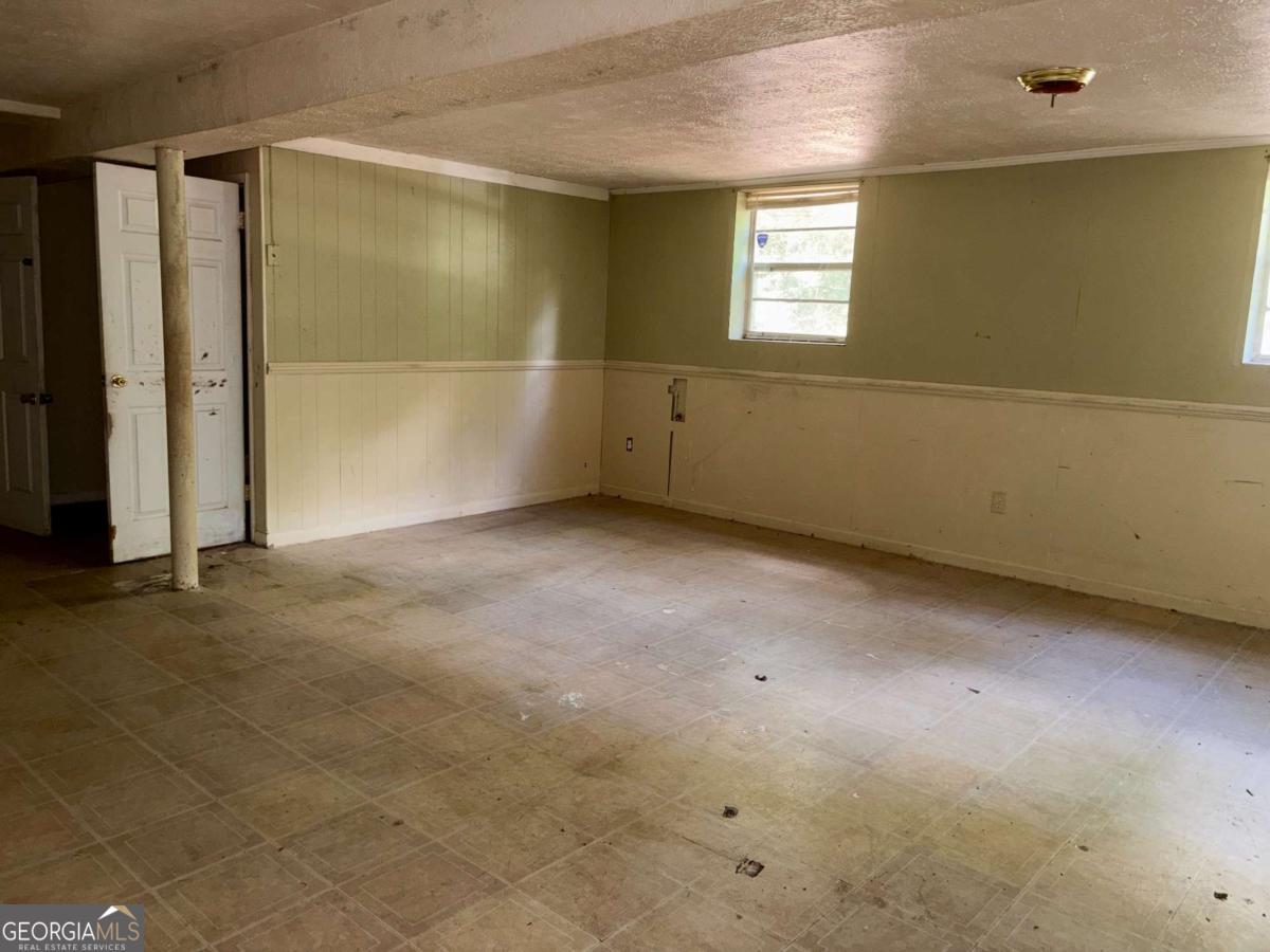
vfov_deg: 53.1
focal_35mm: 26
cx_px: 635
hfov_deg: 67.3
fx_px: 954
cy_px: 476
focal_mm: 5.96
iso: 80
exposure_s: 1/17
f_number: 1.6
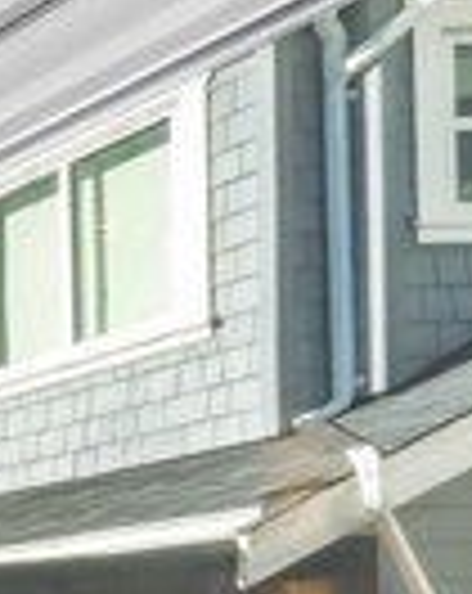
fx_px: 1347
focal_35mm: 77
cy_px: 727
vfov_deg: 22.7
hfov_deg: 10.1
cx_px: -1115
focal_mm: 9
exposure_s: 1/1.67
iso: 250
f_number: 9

━━━━━━━━━━

* _Task goal_: Please set down every record exactly as it appears, leaving out the pictures.

* _Answer below_:
vfov_deg: 53.1
focal_35mm: 26
cx_px: 635
hfov_deg: 67.3
fx_px: 954
cy_px: 476
focal_mm: 5.96
iso: 80
exposure_s: 1/17
f_number: 1.6
fx_px: 1347
focal_35mm: 77
cy_px: 727
vfov_deg: 22.7
hfov_deg: 10.1
cx_px: -1115
focal_mm: 9
exposure_s: 1/1.67
iso: 250
f_number: 9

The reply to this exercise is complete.